Another day, another male politician shares his deep thoughts about women’s bodies.
On Monday, France’s prime minister brought up an iconic image of Marianne — a historic symbol of the French Republic — suggesting her bare breasts are more reflective of the country’s values than a headscarf.
“Marianne has a naked breast because she is feeding the people,” Manuel Valls said during a speech at a government rally. “She isn’t veiled because she’s free. That is the Republic!”
Liberty Leading the People, 1830. Found in the collection of the Louvre, Paris. (Photo: Fine Art Images/Heritage Images/Getty Images)
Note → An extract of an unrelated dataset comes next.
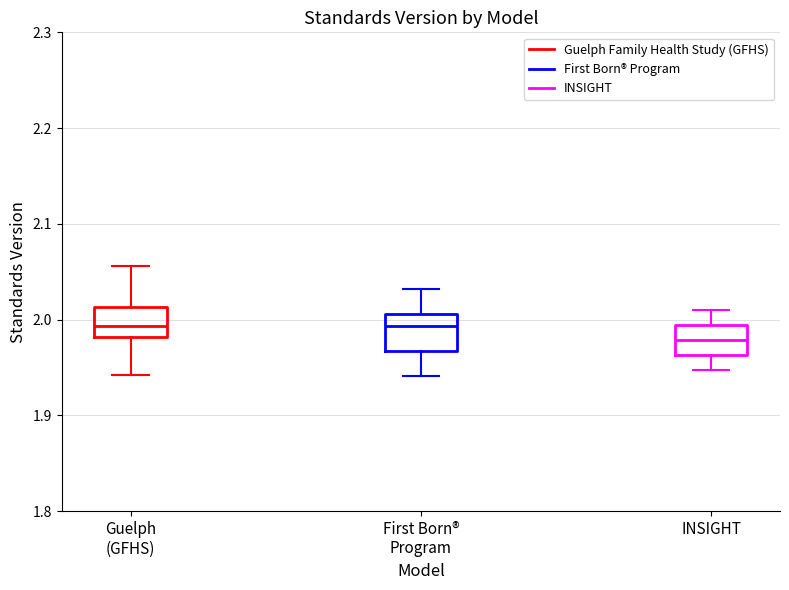

Reading left to right, read every box against the y-axis: the position of its median line, the range the box covers, and the ends of its whiskers. The values are not printed on the chart, so give them approximately, as read against the axis.

Guelph (GFHS): median 1.99, box 1.98 to 2.01, whiskers 1.94 to 2.06
First Born® Program: median 1.99, box 1.97 to 2.01, whiskers 1.94 to 2.03
INSIGHT: median 1.98, box 1.96 to 1.99, whiskers 1.95 to 2.01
Valls referred to “Liberty Leading the People,” a painting by French artist Eugène Delacroix. It famously depicts a young woman — an allegorical interpretation of liberty — carrying the French flag in triumph, with the neck of her dress slipped below her breasts.
History professor Mathilde Larrere, an expert in the French Revolution, called out the prime minister for his cherry-picked example of an icon who is depicted both bare breasted and fully clothed.
“Marianne has a naked breast because it’s an allegory, you cretin!” Larrere tweeted.
9)Certaines ont les seins nus, comme celle de Daumier, d’autres non pic.twitter.com/j4yUy6rsgg
— mathilde larrere (@LarrereMathilde) August 29, 2016
Valls’ remark about Marianne’s breasts comes two weeks after he said the burkini — full-body swimwear invented by a Lebanese designer to accommodate her hijab-wearing niece — isn’t “compatible” with French values.
He likened the burkini to a “symbol of women’s enslavement.”
French Prime Minister Manuel Valls gestures as he delivers a speech during a meeting with Socialist Party members in Colomiers on August 29. (Photo: Pascal Pavani/AFP/Getty Images)
Last week, the country’s highest administrative court ruled that the burkini bans adopted in some coastal towns is illegal.
Despite the court’s rejection, approximately 30 municipalities are refusing to lift their bans.
On Tuesday, the United Nations’ human rights office called the bans a “stupid reaction” to a string of recent extremists attacks that do nothing to improve security.
Rupert Colville of the Office of the High Commissioner for Human Rights said the only thing the bans have done is to “fuel religious intolerance and the stigmatization of Muslims.”